Thursday, August 6, 2015

TAKERS AND GIVERS


Homily for August 7th, 2015: Matthew 16:24-28.

“Whoever wishes to save his life will lose it,” Jesus says. “But whoever loses his life for my sake will find it.” What is Jesus trying to tell us? He is speaking about two kinds of people: the takers and the givers. Takers are the people engaged in what is called “the pursuit of happiness.” Some takers seek happiness through pleasure; others through amassing financial or material possessions. Others seek happiness by trying to gain positions of power; others still by seeking honor and fame.

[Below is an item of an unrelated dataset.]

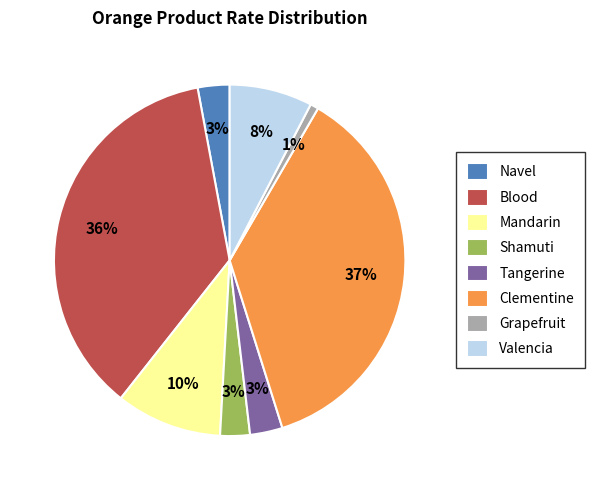

What is the smallest slice in the pie chart?

Grapefruit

All of those things – pleasure, possessions, power, and honor -- are good in themselves. They become harmful for us only when we make them central in our lives. That is what the takers do. They think that if only they can get enough of one or more of these four things, they will be happy. Always and inevitably they end up frustrated. Why? Because they can never get enough. As a man of great wealth said: “Anyone who thinks he will be happy if he has a lot of money, has never had a lot of money.” The takers, then, are those who lose their lives – through frustration at never having enough. The happiness they seek always and inevitably eludes them.

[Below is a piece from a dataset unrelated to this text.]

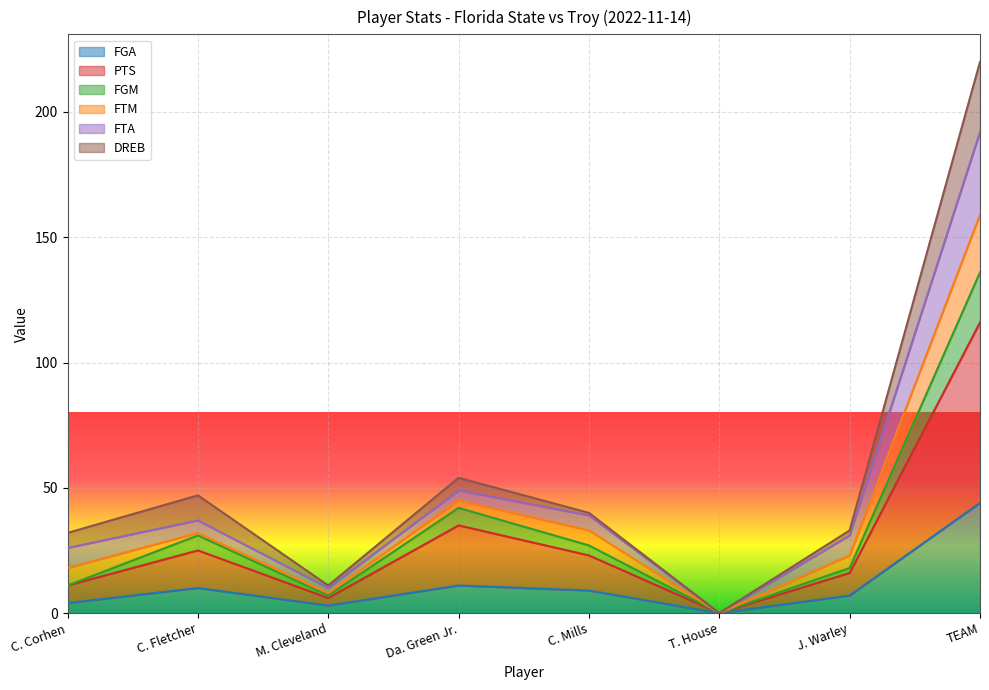

True or false: FGM has more than 1 points higher than both neighbors.

True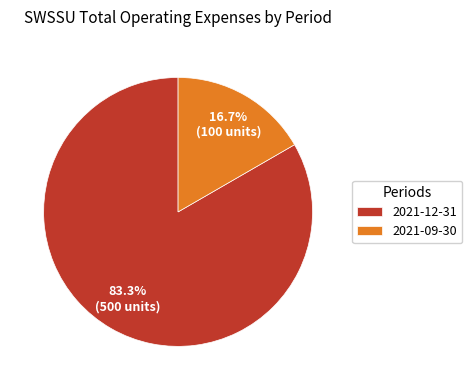

Count the number of slices in the pie.

2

Who are those who, in losing their lives for Jesus Christ, find happiness and thus save their lives? These are the givers. They put the Lord God at the center of their lives. Remembering Jesus’ words in the parable of the sheep and the goats in the 25th chapter of Matthew’s gospel, “Anything you do for one of these little ones, you do for me,” their goal in life is to serve. In doing so they discover that Jesus words are true: “There is more happiness in giving than in receiving” (Acts 20:35). That is the only saying of Jesus preserved for us outside the four gospels. Paul quotes it as something already well known in the Christian community.  

So which are you? Are you a taker, or a giver? If you’re a taker, I can promise you one thing: you will always be unhappy and frustrated, because you’ll never get enough. You will always be wanting more and more and more. It is the givers who find true happiness: the happiness Jesus is talking about when he says: “Give, and it shall be given to you. Good measure pressed down, shaken together, running over will they pour into the fold of your garment. For the measure you measure with will be measured back to you” (Luke 6:38).